What you are asked to do ▸
Exclude pictures and give again exactly the lines of the listing, beginning with its first line and ending with the one that contains "left back paw: (634, 819)".

### Dataset content ###

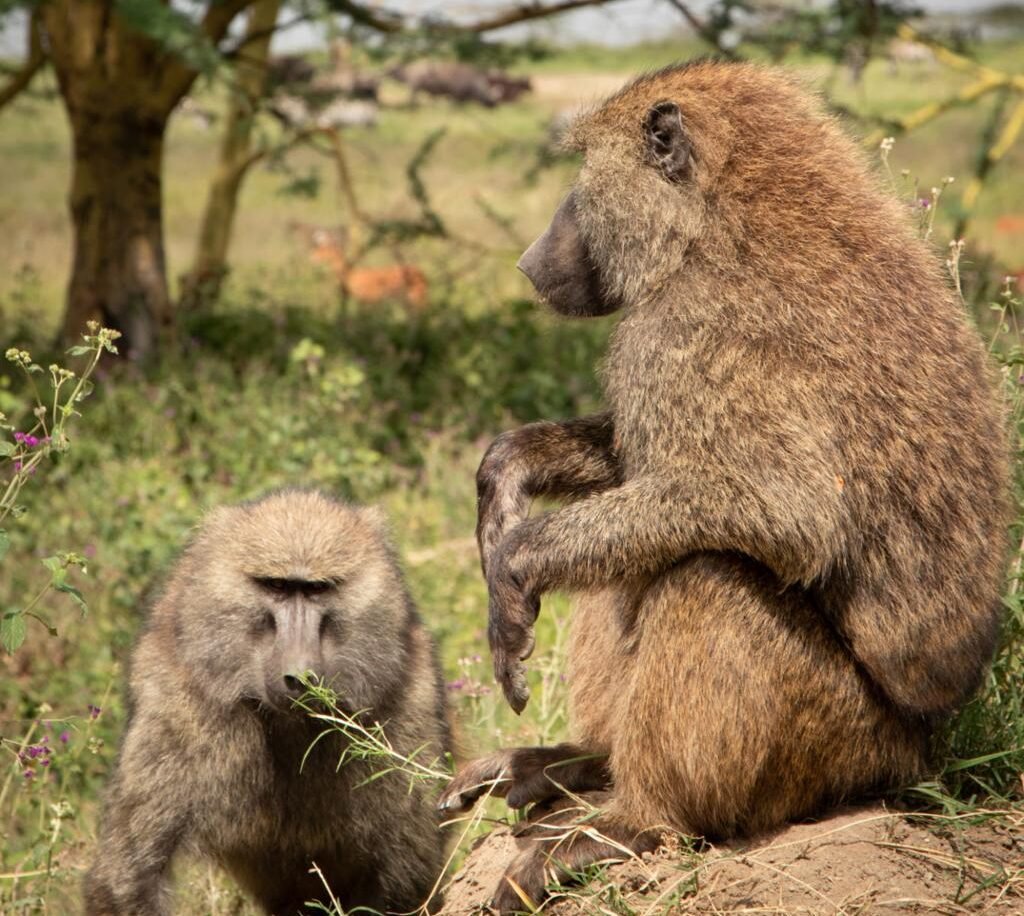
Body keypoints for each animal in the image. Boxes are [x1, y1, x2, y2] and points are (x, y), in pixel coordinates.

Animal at [85, 490, 453, 916]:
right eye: (276, 585)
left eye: (317, 589)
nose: (300, 677)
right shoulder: (178, 705)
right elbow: (130, 876)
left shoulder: (405, 706)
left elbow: (407, 876)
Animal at [438, 60, 1010, 912]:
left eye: (583, 173)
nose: (530, 259)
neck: (717, 217)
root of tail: (926, 755)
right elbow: (648, 469)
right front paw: (506, 470)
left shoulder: (686, 331)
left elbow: (786, 512)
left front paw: (512, 570)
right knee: (634, 563)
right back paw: (578, 762)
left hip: (842, 744)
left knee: (708, 572)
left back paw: (634, 819)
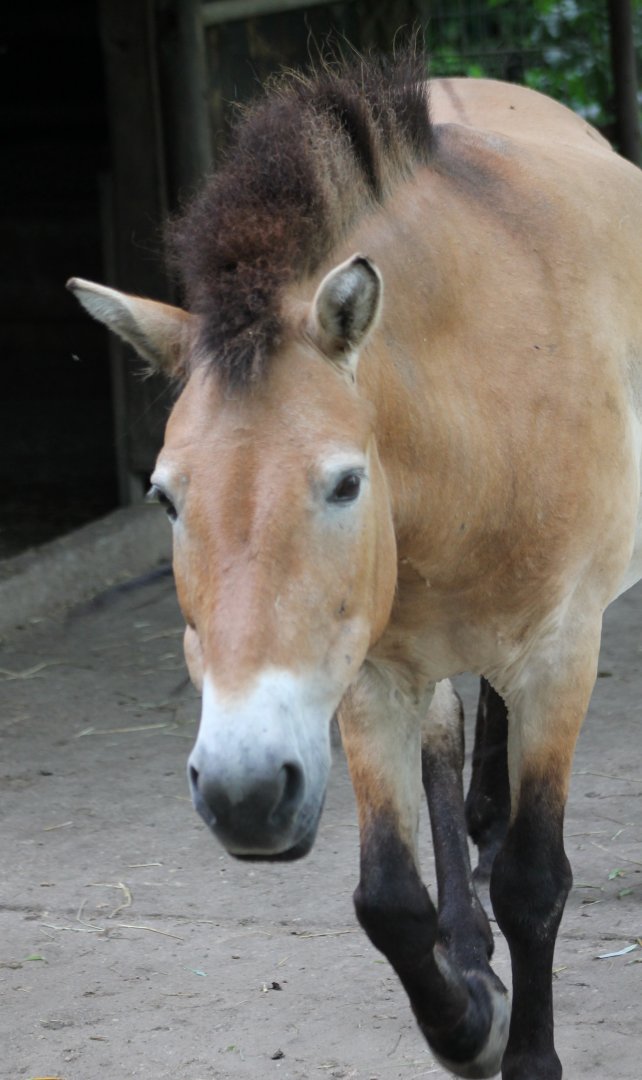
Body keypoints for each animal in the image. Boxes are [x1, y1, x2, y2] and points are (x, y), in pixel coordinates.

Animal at [68, 54, 642, 1080]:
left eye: (343, 484)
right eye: (166, 498)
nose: (245, 794)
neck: (474, 412)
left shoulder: (562, 652)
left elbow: (537, 882)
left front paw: (527, 1051)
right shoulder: (370, 675)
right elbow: (388, 899)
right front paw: (469, 1017)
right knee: (449, 747)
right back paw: (469, 929)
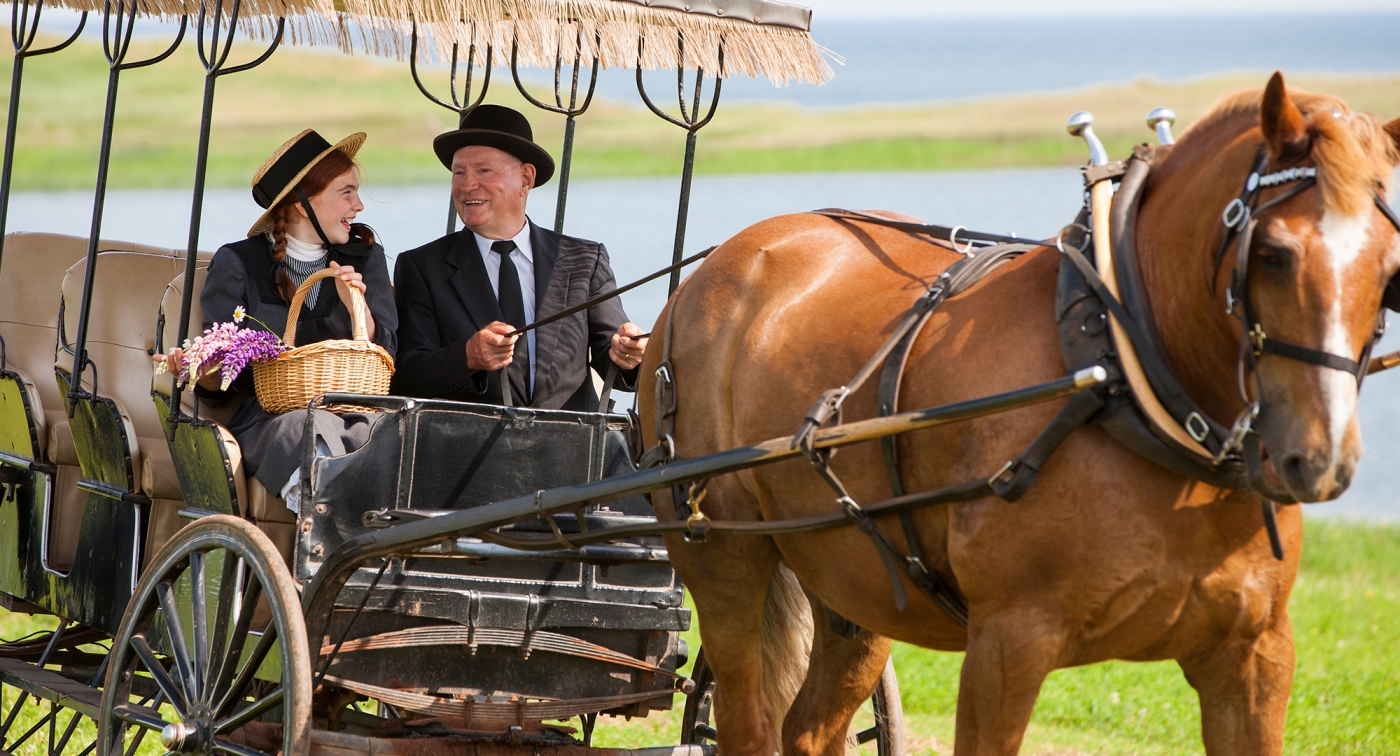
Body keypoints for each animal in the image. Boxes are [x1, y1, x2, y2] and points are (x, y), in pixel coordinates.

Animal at [641, 72, 1400, 756]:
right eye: (1274, 254)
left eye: (1392, 272)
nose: (1321, 459)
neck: (1127, 375)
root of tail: (716, 267)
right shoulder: (1007, 645)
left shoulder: (1255, 656)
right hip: (724, 556)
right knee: (745, 720)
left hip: (852, 583)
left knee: (808, 730)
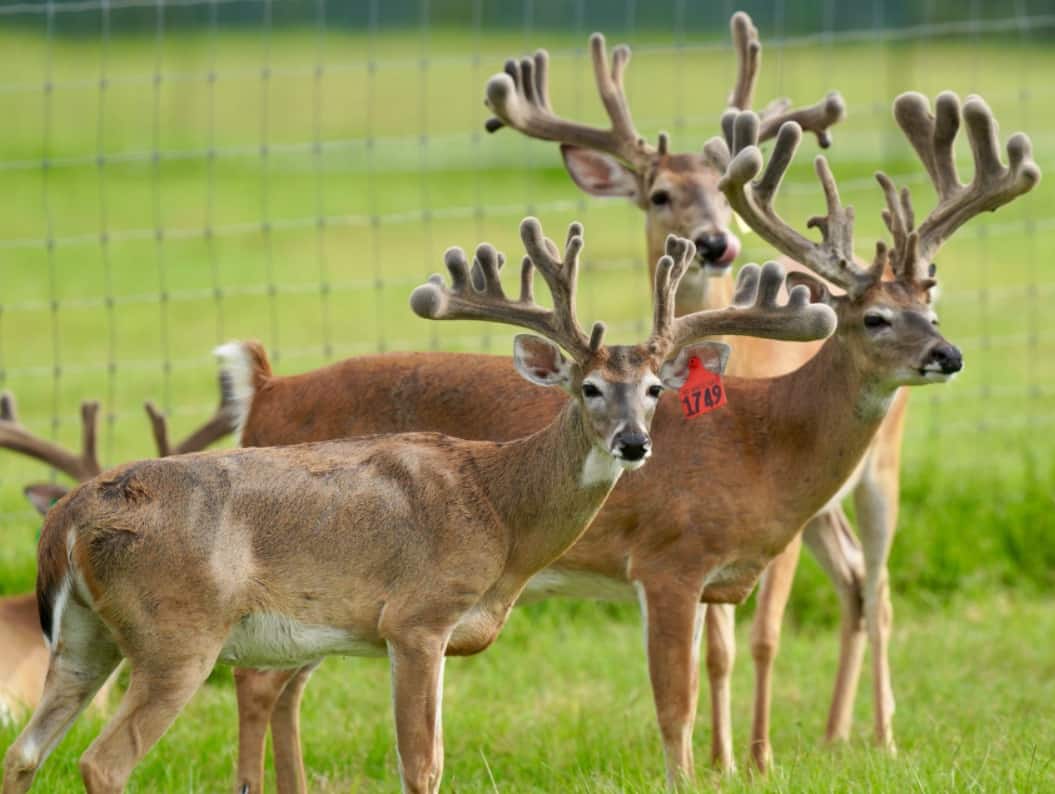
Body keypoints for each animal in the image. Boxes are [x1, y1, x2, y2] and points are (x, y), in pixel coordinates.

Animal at [212, 91, 1036, 792]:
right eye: (873, 317)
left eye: (931, 302)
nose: (948, 355)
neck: (765, 442)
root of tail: (268, 389)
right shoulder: (669, 557)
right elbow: (675, 702)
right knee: (254, 682)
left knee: (283, 687)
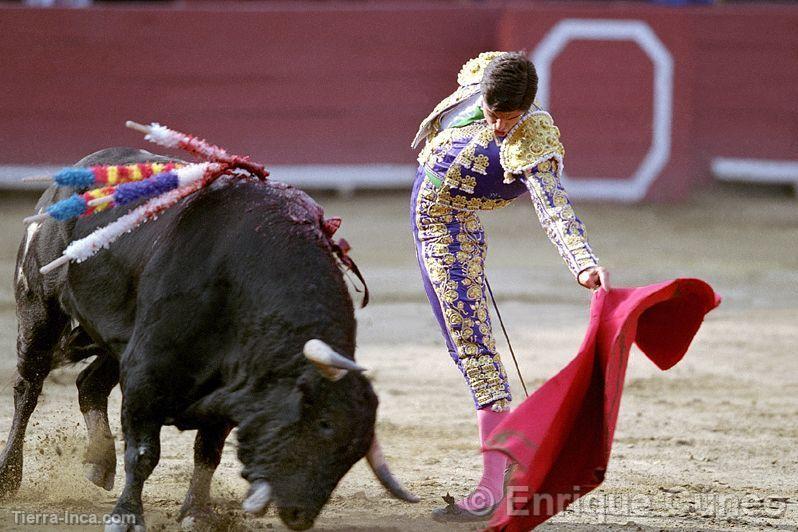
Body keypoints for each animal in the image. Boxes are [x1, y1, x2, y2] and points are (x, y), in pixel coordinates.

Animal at [0, 149, 416, 532]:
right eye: (324, 425)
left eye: (353, 452)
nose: (300, 515)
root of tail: (68, 177)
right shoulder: (146, 370)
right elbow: (144, 452)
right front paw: (126, 517)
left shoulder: (230, 382)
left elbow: (208, 451)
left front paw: (197, 514)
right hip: (41, 308)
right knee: (29, 388)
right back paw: (9, 476)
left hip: (111, 338)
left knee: (89, 384)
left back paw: (99, 464)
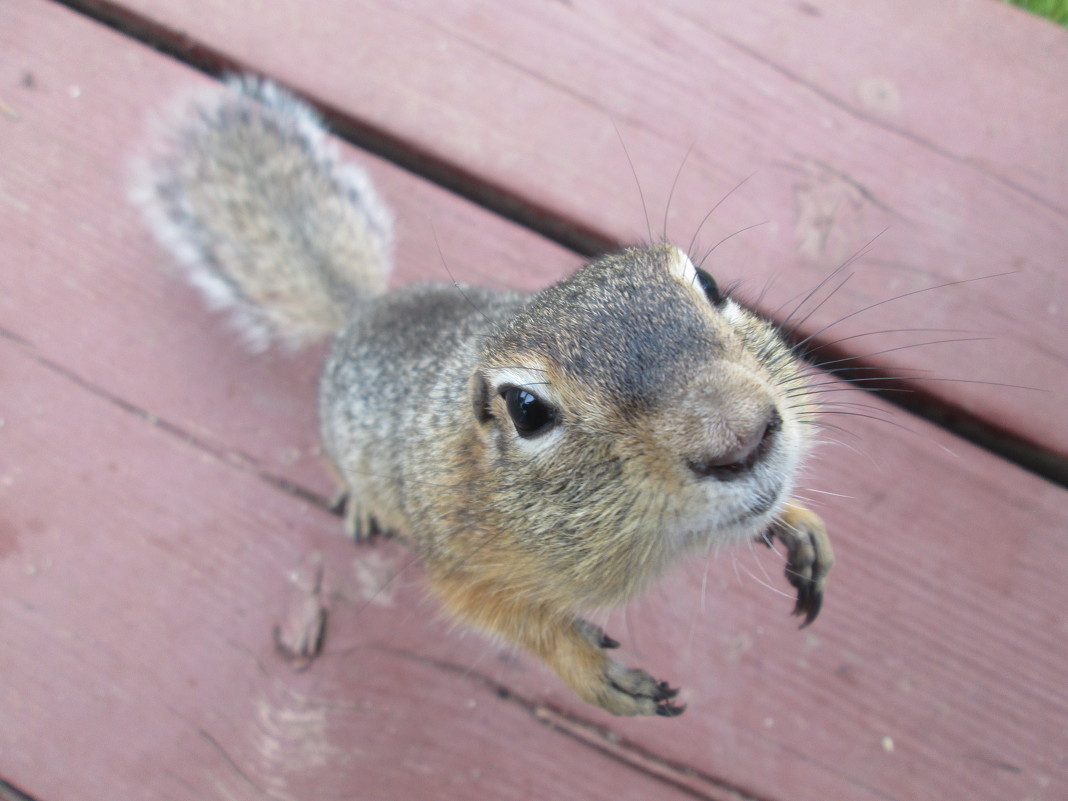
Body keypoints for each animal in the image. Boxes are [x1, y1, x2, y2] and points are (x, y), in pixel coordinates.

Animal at [135, 78, 833, 721]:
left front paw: (797, 524)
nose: (741, 436)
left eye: (711, 284)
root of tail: (362, 311)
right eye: (526, 411)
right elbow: (512, 620)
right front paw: (593, 673)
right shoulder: (458, 562)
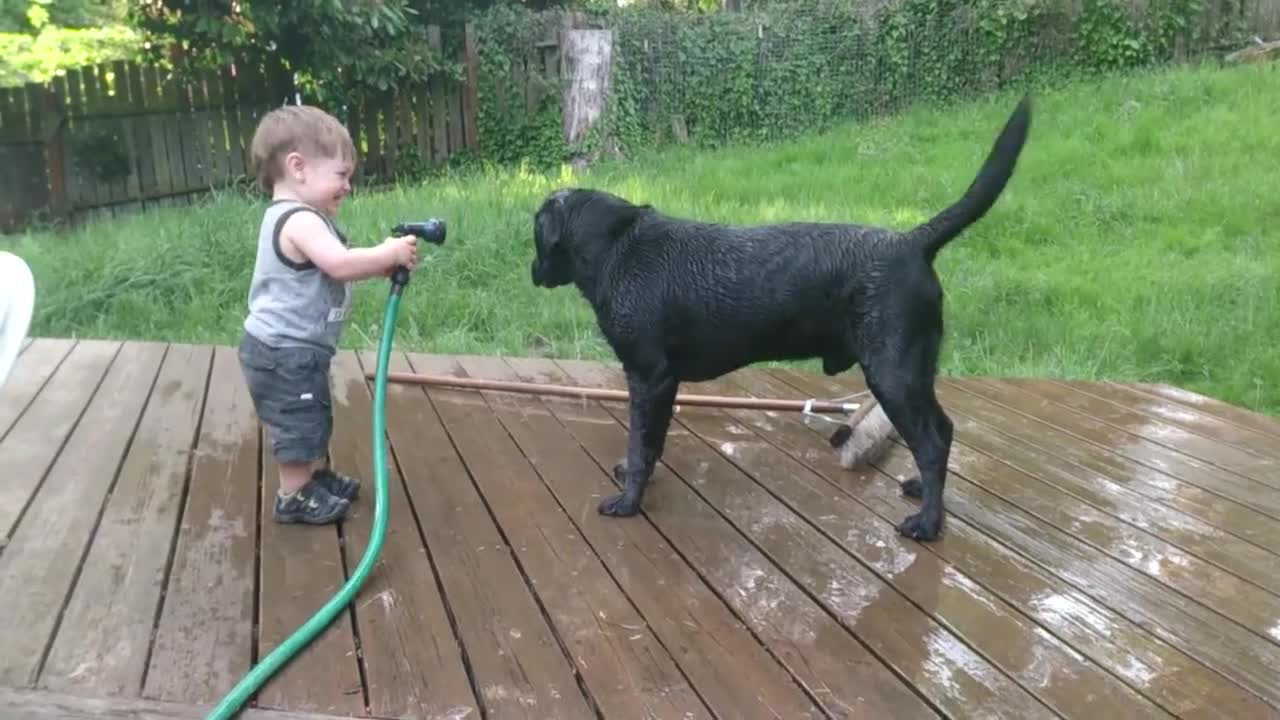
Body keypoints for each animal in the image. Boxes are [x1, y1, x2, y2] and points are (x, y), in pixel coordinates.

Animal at [527, 98, 1029, 540]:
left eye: (534, 229)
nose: (532, 270)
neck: (620, 246)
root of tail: (913, 242)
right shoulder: (658, 384)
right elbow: (651, 443)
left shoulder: (650, 377)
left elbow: (641, 442)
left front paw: (629, 500)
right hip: (914, 374)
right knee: (942, 432)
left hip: (894, 375)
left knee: (931, 441)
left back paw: (927, 523)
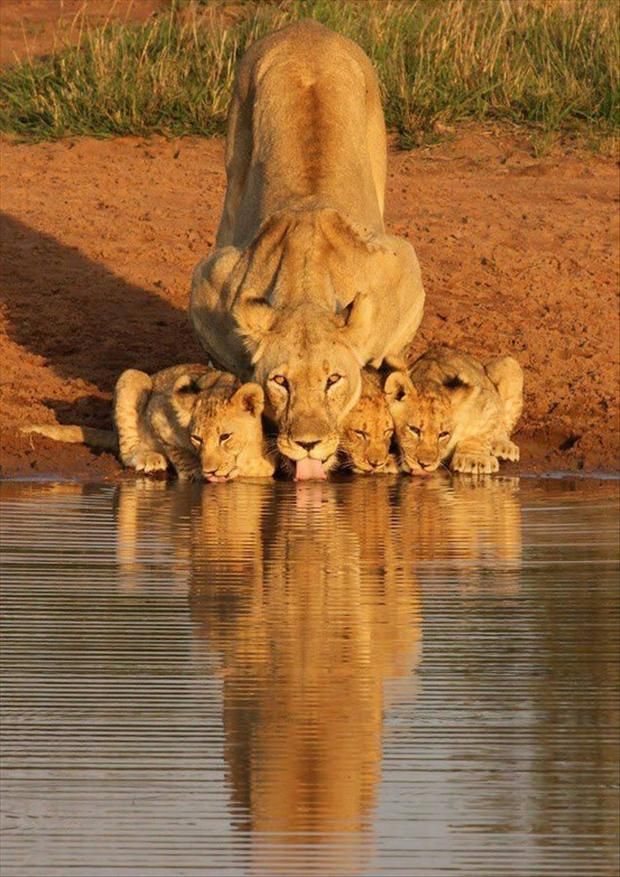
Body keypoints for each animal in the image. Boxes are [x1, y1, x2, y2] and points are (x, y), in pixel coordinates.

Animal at [23, 364, 275, 482]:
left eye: (225, 437)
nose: (209, 470)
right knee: (126, 451)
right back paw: (150, 458)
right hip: (132, 377)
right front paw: (194, 471)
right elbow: (177, 452)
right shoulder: (159, 414)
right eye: (196, 438)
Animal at [189, 21, 425, 480]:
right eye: (281, 382)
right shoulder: (211, 280)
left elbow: (395, 353)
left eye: (333, 380)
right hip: (233, 174)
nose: (309, 444)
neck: (305, 287)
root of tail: (305, 27)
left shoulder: (403, 268)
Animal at [384, 346, 523, 475]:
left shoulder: (486, 401)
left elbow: (481, 433)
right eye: (414, 429)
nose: (424, 464)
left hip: (509, 364)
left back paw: (503, 447)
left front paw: (474, 459)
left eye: (443, 434)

###

Solution ▸
Body keypoints for each animal in the image. Boxes are [x1, y1, x2, y2] and points are (x, y), in pixel coordinates.

Animal at [85, 490, 453, 916]:
right eye: (276, 585)
left eye: (317, 589)
nose: (300, 677)
right shoulder: (178, 705)
right elbow: (130, 876)
left shoulder: (405, 706)
left elbow: (407, 876)
Animal at [438, 60, 1010, 912]:
left eye: (583, 173)
nose: (530, 259)
neck: (717, 217)
root of tail: (926, 755)
right elbow: (648, 469)
right front paw: (506, 470)
left shoulder: (686, 331)
left elbow: (786, 512)
left front paw: (512, 570)
right knee: (634, 563)
right back paw: (578, 762)
left hip: (842, 744)
left knee: (708, 572)
left back paw: (634, 819)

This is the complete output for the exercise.